# Bontrager Node 1/2 Digital



## fsgray (May 31, 2006)

Anyone have one? I like the programmed interval function; the ANT+ power is a nice bonus. Does it just show the raw fluctuating data from the device, or does it do some normalization?


----------



## nor_cal_rider (Dec 18, 2006)

I have a Node 2, but am currently without my bike, so I can't tell ya what I think of it. As soon as I get my bike back, I'll post a review.


----------



## AJL (Jul 9, 2009)

I hope these are good. I hate my Trek 9i. So I'm going to replace it next year with a Node or Cateye Strada. Digital is the way to go.


----------



## fsgray (May 31, 2006)

I just got word back from Bontrager that it just displays the raw data from the power meter; no averaging or normalization.


----------



## 55x11 (Apr 24, 2006)

fsgray said:


> Anyone have one? I like the programmed interval function; the ANT+ power is a nice bonus. Does it just show the raw fluctuating data from the device, or does it do some normalization?

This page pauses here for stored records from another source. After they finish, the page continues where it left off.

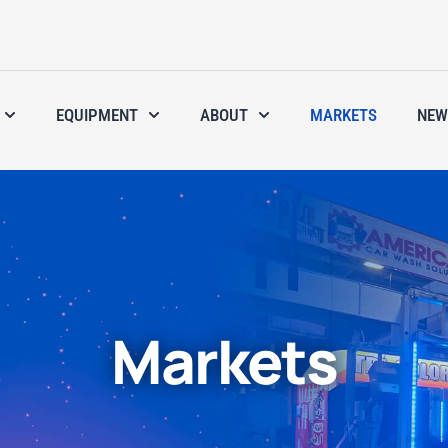
EQUIPMENT
ABOUT
MARKETS
NEW
Markets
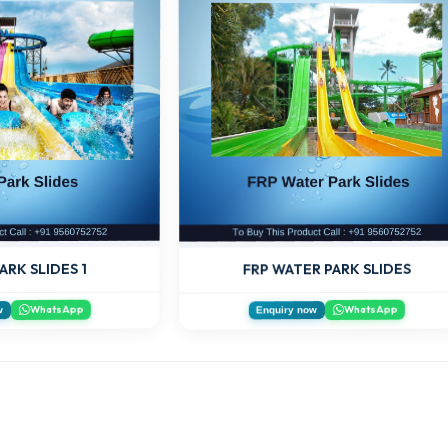
ARK SLIDES 1
FRP WATER PARK SLIDES
WhatsApp
WhatsApp
w
Enquiry now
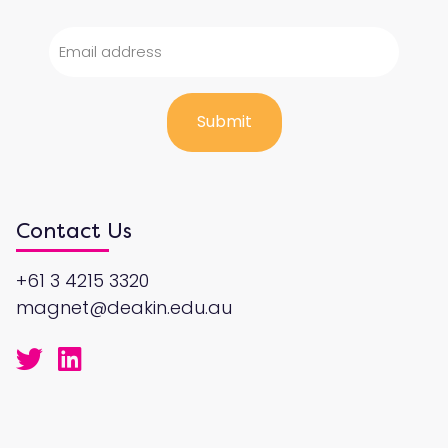
Contact Us
+61 3 4215 3320
magnet@deakin.edu.au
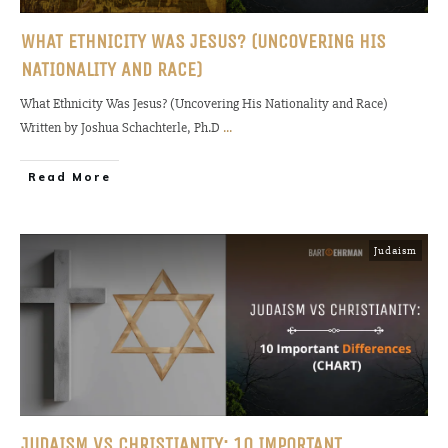
WHAT ETHNICITY WAS JESUS? (UNCOVERING HIS
NATIONALITY AND RACE)
What Ethnicity Was Jesus? (Uncovering His Nationality and Race)
Written by Joshua Schachterle, Ph.D
...
Read More
Judaism
JUDAISM VS CHRISTIANITY: 10 IMPORTANT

I have Node 2 and like it a lot. I am not sure what you mean by normalization, but I suspect the answer is no just raw fluctuating data (I am not using power meter, just speed, cadence, heart rate etc.).


----------



## fsgray (May 31, 2006)

How's the interval function working for you? That's the big selling point for me; looks slick.


----------



## 55x11 (Apr 24, 2006)

fsgray said:


> How's the interval function working for you? That's the big selling point for me; looks slick.


it's not bad, pretty useful actually - but takes some getting used to. The interval numbers are on the small side. Luckily, they provide a bar readout moving across the box to show your progress. I find the bar more useful than the time readout. The box is divided into two parts - one for interval and one for rest. But they are not equal - interval part is larger (as perhaps it should be) - so it takes getting used to to know where the dividing tickmark is.
In any case, it took me a few intervals to figure out how to use it effectively.

You can see what I am talking about by looking through the manual:
http://media.bontrager.com/owners_manuals/computers/Bontrager_Node_EN.pdf


----------